出于某种原因,包含 NativeS3FileSystem
实现的 jar hadoop-aws-[version].jar
在 2.6 版本中,默认情况下,hadoop 的 classpath
中不存在 code> &2.7.因此,尝试通过在位于 $HADOOP_HOME/etc/hadoop/hadoop-env.sh
的 hadoop-env.sh
中添加以下行来将其添加到类路径中:
export HADOOP_CLASSPATH=$HADOOP_CLASSPATH:$HADOOP_HOME/share/hadoop/tools/lib/*
<块引用>
假设您使用的是 Apache Hadoop 2.6 或 2.7
顺便说一下,您可以使用以下方法检查 Hadoop 的类路径:
bin/hadoop 类路径
I am trying to reproduce an Amazon EMR cluster on my local machine. For that purpose, I have installed the latest stable version of Hadoop as of now - 2.6.0. Now I would like to access an S3 bucket, as I do inside the EMR cluster.
I have added the aws credentials in core-site.xml:
<property>
<name>fs.s3.awsAccessKeyId</name>
<value>some id</value>
</property>
<property>
<name>fs.s3n.awsAccessKeyId</name>
<value>some id</value>
</property>
<property>
<name>fs.s3.awsSecretAccessKey</name>
<value>some key</value>
</property>
<property>
<name>fs.s3n.awsSecretAccessKey</name>
<value>some key</value>
</property>
Note: Since there are some slashes on the key, I have escaped them with %2F
If I try to list the contents of the bucket:
hadoop fs -ls s3://some-url/bucket/
I get this error:
ls: No FileSystem for scheme: s3
I edited core-site.xml again, and added information related to the fs:
<property>
<name>fs.s3.impl</name>
<value>org.apache.hadoop.fs.s3.S3FileSystem</value>
</property>
<property>
<name>fs.s3n.impl</name>
<value>org.apache.hadoop.fs.s3native.NativeS3FileSystem</value>
</property>
This time I get a different error:
-ls: Fatal internal error
java.lang.RuntimeException: java.lang.ClassNotFoundException: Class org.apache.hadoop.fs.s3.S3FileSystem not found
at org.apache.hadoop.conf.Configuration.getClass(Configuration.java:2074)

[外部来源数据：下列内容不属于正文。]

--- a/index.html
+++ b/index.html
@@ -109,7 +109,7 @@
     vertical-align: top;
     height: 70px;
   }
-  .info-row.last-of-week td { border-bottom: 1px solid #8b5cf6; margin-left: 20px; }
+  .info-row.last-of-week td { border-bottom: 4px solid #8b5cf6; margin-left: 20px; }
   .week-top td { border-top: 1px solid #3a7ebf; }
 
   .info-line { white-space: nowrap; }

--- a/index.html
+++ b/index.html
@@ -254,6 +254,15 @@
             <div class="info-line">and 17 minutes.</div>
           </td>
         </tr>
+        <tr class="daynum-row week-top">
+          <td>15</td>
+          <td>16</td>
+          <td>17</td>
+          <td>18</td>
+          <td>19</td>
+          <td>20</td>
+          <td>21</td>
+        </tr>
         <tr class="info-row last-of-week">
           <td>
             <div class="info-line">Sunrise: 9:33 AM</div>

at org.apache.hadoop.fs.FileSystem.getFileSystemClass(FileSystem.java:2578)
at org.apache.hadoop.fs.FileSystem.createFileSystem(FileSystem.java:2591)
Somehow I suspect the Yarn distribution does not have the necessary jars to be able to read S3, but I have no idea where to get those. Any pointers in this direction would be greatly appreciated.

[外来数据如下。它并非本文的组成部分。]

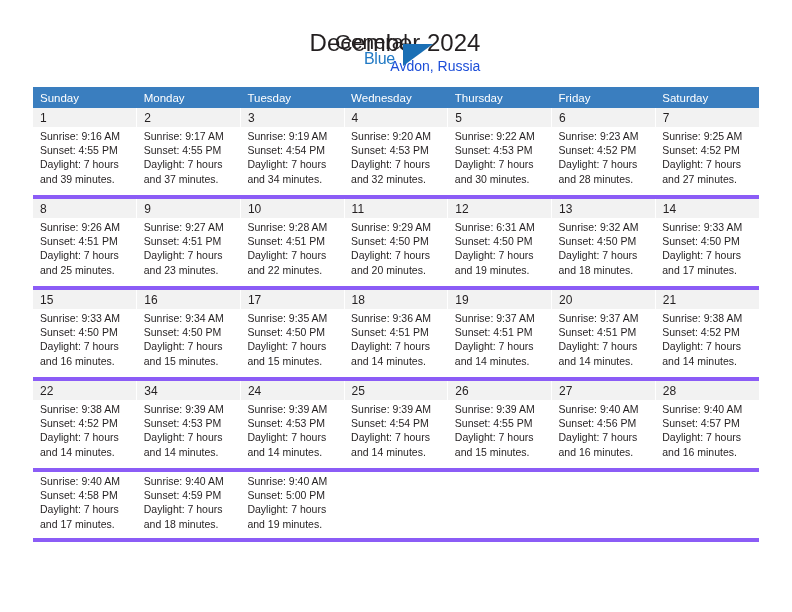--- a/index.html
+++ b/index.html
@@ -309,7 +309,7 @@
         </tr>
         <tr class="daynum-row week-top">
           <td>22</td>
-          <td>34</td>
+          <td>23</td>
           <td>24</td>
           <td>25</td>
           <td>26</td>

For some reason, the jar hadoop-aws-[version].jar
which contains the implementation to NativeS3FileSystem
is not present in the classpath
of hadoop by default in the version 2.6 & 2.7. So, try and add it to the classpath by adding the following line in hadoop-env.sh
which is located in $HADOOP_HOME/etc/hadoop/hadoop-env.sh
:
export HADOOP_CLASSPATH=$HADOOP_CLASSPATH:$HADOOP_HOME/share/hadoop/tools/lib/*
Assuming you are using Apache Hadoop 2.6 or 2.7
By the way, you could check the classpath of Hadoop using:
bin/hadoop classpath
这篇关于如何从本地 Hadoop 2.6 安装访问 S3/S3n?的文章就介绍到这了,希望我们推荐的答案对大家有所帮助,也希望大家多多支持IT屋!